A pleasure, and all going really well at the moment.

This is going to be your World Premiere, are there any nerves ahead of the screening?

There's definitely a few nerves. We've worked really hard on this film and we just really hope that people enjoy it! I literally have no idea what people are going to make of it, so it's definitely a little bit nerve-wracking.

What does it mean to be screening 73 Cows at Raindance 2018?

Screening 73 Cows at Raindance is a really big deal for me. I didn't have any funding for the film at all, and so for it to be premiering at such a great film festival is a real career highlight. When I found out that it had made the official selection it was an amazing feeling.

Tell me a little bit about 73 Cows, how did the film come about?

73 Cows isthe story of Jay Wilde, the 1st (as far as we know) farmer in the UK to swap beef farming for vegan-based organic farming. My partner told me about Jay's story when she read about it in the national news. I knew it would make for a great documentary but having had so much media coverage, I assumed that someone else would already have been producing a doc about Jay. I emailed Jay on the off-chance that I could tell his story and it paid off!

When did you first meet Jay Wilde?

 

Once they'd told me that they'd be happy for me to make a film about them, I drove out to meet Jay and his wife Katja at their farm, without any cameras, just to talk with them and hear their story first hand (and meet their cows). We ended up speaking for nearly 2 hours. I realised that there was way more to the story than I'd anticipated. I hadn't until that point fully appreciated the level of sacrifice Jay had made in order to send his cows to sanctuaries. I also hadn't appreciated the pain Jay felt for many years and the struggle he went through day by day.

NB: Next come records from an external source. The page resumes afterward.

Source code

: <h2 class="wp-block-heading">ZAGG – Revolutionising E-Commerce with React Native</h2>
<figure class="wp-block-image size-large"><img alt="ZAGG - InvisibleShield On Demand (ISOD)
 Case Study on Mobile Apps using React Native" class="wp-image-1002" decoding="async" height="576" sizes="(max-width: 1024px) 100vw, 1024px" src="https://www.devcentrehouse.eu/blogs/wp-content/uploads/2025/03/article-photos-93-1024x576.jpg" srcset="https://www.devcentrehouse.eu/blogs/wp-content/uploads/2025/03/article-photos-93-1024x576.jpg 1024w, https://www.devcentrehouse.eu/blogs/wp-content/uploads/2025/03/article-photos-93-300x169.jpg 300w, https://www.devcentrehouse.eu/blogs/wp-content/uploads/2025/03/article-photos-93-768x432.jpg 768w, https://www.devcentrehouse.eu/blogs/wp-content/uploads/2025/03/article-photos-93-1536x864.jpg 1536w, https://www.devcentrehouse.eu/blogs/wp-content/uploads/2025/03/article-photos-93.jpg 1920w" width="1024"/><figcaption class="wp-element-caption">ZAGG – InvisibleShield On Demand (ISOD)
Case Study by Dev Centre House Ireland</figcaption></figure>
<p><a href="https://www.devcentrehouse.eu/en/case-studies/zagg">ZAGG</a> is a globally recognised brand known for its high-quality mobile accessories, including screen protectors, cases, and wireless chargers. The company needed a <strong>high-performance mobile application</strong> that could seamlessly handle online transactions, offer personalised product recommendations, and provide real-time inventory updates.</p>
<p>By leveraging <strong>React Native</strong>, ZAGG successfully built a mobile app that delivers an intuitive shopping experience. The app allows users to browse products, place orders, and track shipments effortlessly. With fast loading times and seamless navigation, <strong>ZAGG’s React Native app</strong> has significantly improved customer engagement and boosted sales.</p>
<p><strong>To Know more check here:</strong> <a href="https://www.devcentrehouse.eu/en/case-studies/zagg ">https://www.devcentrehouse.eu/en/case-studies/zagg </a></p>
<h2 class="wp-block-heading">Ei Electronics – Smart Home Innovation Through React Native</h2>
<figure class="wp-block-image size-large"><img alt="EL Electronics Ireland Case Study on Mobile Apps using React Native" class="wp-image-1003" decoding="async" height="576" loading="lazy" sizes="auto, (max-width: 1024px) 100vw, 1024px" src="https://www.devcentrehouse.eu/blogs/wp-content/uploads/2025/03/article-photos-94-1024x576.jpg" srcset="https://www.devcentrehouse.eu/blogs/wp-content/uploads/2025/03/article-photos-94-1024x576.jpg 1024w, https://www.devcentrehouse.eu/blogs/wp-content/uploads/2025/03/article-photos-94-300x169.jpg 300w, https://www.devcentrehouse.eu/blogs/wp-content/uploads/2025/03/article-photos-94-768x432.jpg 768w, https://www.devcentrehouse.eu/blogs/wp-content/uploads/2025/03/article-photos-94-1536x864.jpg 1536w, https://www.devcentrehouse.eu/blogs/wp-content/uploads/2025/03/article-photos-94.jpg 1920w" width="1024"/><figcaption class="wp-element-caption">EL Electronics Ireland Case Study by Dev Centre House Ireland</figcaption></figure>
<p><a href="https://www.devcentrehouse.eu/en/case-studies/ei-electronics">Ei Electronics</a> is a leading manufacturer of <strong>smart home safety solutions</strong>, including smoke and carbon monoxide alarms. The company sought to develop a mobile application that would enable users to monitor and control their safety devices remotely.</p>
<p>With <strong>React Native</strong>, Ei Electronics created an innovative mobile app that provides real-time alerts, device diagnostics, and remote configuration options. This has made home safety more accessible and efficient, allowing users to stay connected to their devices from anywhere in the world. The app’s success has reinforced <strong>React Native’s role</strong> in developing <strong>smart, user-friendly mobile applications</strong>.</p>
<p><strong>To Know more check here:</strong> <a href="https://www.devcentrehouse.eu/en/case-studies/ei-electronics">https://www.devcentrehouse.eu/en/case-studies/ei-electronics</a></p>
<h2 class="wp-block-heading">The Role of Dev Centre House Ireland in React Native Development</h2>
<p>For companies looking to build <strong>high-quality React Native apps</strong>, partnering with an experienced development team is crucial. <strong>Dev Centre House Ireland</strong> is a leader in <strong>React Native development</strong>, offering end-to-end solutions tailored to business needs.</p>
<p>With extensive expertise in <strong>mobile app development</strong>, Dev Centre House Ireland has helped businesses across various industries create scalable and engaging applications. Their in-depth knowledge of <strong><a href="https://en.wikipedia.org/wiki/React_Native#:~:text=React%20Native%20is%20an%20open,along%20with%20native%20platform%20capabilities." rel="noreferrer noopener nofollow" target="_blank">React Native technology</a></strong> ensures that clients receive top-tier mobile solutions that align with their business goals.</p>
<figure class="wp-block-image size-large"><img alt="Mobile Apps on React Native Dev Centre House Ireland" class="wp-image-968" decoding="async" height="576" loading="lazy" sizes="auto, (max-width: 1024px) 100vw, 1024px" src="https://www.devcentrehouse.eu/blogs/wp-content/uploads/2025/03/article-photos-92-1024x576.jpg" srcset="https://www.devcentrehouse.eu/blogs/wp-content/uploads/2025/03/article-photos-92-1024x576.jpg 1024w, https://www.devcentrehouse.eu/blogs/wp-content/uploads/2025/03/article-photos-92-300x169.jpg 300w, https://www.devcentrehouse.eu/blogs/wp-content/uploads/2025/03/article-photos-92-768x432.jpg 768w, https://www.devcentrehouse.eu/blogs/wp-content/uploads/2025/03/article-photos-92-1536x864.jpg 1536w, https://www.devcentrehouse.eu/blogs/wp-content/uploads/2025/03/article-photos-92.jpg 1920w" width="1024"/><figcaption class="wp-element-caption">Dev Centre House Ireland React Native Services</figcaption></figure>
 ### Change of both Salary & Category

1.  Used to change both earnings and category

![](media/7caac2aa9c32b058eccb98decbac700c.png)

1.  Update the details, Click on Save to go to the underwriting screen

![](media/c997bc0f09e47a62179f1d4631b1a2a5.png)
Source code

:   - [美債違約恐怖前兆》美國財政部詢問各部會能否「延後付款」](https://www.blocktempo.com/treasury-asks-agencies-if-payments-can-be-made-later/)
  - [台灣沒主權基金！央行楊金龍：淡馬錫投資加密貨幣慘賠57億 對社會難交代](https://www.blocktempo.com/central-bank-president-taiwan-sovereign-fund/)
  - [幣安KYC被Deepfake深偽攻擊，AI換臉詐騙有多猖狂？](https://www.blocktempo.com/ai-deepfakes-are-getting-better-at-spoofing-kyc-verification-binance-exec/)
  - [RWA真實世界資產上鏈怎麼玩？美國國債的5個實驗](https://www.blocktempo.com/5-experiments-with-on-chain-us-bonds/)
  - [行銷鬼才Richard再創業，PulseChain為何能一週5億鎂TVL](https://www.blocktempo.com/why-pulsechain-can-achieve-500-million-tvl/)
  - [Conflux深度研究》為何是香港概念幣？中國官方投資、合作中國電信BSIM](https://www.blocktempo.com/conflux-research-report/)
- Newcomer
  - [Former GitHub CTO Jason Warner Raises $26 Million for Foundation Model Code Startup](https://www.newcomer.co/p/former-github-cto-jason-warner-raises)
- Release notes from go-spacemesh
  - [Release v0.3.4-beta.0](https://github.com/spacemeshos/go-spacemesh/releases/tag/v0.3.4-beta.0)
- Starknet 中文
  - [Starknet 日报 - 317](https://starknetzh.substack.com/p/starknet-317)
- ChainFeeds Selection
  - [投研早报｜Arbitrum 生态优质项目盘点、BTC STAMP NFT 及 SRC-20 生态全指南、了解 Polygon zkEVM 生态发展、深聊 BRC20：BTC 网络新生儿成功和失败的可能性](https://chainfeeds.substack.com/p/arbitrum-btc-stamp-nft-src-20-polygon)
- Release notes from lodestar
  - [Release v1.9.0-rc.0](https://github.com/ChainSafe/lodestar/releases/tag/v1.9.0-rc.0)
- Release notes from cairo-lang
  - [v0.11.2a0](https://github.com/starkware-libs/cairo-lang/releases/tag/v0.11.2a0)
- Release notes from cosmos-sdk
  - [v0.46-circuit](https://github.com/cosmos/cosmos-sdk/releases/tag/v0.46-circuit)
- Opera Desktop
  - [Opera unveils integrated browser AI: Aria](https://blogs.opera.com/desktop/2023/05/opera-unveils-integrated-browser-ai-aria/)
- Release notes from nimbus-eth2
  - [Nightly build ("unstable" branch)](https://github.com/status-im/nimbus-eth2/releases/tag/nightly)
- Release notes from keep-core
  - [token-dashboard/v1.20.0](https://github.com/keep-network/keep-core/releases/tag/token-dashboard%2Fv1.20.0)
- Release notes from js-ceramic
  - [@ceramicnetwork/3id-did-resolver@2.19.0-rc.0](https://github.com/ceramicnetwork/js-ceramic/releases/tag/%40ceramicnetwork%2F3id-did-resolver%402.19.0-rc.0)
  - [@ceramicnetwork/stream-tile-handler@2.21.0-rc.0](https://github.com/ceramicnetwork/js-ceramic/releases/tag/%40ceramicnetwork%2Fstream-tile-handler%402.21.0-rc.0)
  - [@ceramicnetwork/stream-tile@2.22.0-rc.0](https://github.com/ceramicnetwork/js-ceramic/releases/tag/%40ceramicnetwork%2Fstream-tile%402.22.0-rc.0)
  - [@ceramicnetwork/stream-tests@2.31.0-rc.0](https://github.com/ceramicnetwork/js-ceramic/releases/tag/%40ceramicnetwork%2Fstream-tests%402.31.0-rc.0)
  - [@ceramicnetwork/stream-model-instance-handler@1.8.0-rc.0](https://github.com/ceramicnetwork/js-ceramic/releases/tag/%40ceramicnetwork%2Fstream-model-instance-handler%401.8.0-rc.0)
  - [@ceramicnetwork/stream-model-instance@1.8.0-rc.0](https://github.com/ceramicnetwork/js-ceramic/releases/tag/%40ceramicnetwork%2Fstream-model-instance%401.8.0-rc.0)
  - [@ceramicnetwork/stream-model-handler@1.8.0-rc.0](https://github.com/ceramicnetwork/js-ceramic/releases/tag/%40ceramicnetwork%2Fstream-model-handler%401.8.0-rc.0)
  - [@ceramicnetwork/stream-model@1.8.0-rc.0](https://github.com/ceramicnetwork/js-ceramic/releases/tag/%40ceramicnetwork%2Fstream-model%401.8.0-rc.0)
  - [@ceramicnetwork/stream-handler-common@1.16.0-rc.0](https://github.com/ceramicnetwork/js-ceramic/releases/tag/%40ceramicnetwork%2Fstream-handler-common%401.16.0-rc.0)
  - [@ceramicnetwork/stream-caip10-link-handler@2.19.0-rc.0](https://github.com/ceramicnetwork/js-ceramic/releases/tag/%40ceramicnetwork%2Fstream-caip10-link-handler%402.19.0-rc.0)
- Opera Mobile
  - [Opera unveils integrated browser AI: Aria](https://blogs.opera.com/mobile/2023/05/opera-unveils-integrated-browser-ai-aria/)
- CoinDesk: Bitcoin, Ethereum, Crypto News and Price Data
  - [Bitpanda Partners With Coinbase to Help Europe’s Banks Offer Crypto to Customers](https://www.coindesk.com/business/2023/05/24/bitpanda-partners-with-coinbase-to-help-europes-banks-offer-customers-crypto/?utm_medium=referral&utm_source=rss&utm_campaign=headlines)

After speaking with Jay and Katja I was so excited to get to work on the film. 

What was it about his story that connected to you as a filmmaker?

More than anything, the thing that makes Jay's story so great, is that he's shown true courage and selflessness. Whether you're a meat-eater, vegetarian, vegan or whatever...everybody can appreciate the level of courage Jay has had to show in order to change his life in such a significant way. Having a subject who had made such a bold move into the unknown, I knew would make for a compelling documentary.

What was the most challenging part of making this film been?

The most challenging part of making the film was trying to make a film which wouldn't come across as preachy or patronising, and which would tell Jay's story without pushing any kind of vegan agenda at the audience. The aim of the film is primarily to tell a compelling story rather than promote a lifestyle. If people walk away having watched the film wanting to cut down on their meat consumption then that's great! But my main aim was just to give an honest portrayal of Jay's amazing journey. 

"So ultimately I see it as a hopeful film."

"People tend to stiffen up on camera in a way in which they don't if you talk face to face away from cameras."

Do you have any advice or tips for any fellow filmmaker?

My biggest tip to other indie documentary makers would be to spend a lot of time before you even pick up a camera, getting to know your subject, your subjects motives, and to explore their feelings prior to interviewing them on camera. People tend to stiffen up on camera in a way in which they don't if you talk face to face away from cameras. And so having time to let your subjects get used to you and to opening up to you really helps. It helps you to understand what direction you should take your film down and what themes to draw out too. 

And finally, what do you hope people will take away from this film?

I hope that when people watch 73 Cows that they really relate to Jay and the struggles that a lot of farmers must be secretly facing. Jay managed to completely turn his life around and do what he felt was right despite losing money, turning his back on his tradition and also going against the grain within his local community. So ultimately I see it as a hopeful film. Maybe people will watch it and feel like they can get over their own personal demons in the same way that Jay has gotten over his. That would be nice.